--- What you have to do ---
Reproduce exactly the line containing "n.144, supplemento ordinar" and each line after it until the listing ends, leaving pictures out.

::::::::

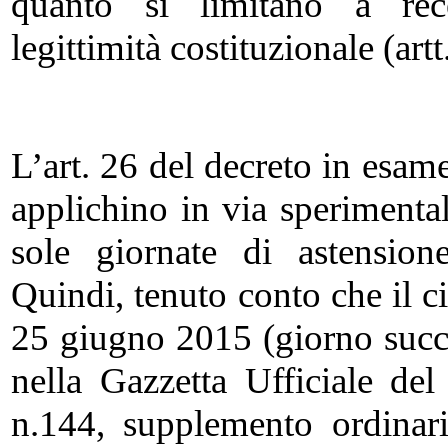
quanto si limitano a rec
legittimità costituzionale (artt
L’art. 26 del decreto in esam
applichino in via sperimenta
sole giornate di astension
Quindi, tenuto conto che il ci
25 giugno 2015 (giorno succe
nella Gazzetta Ufficiale de
n.144, supplemento ordinar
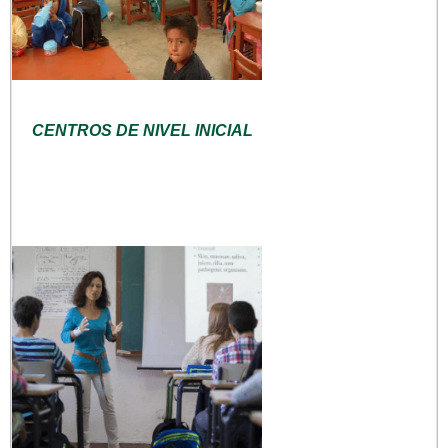
CENTROS DE NIVEL INICIAL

::::::::

--- The completed task ---
n.144, supplemento ordinar
CENTROS DE NIVEL INICIAL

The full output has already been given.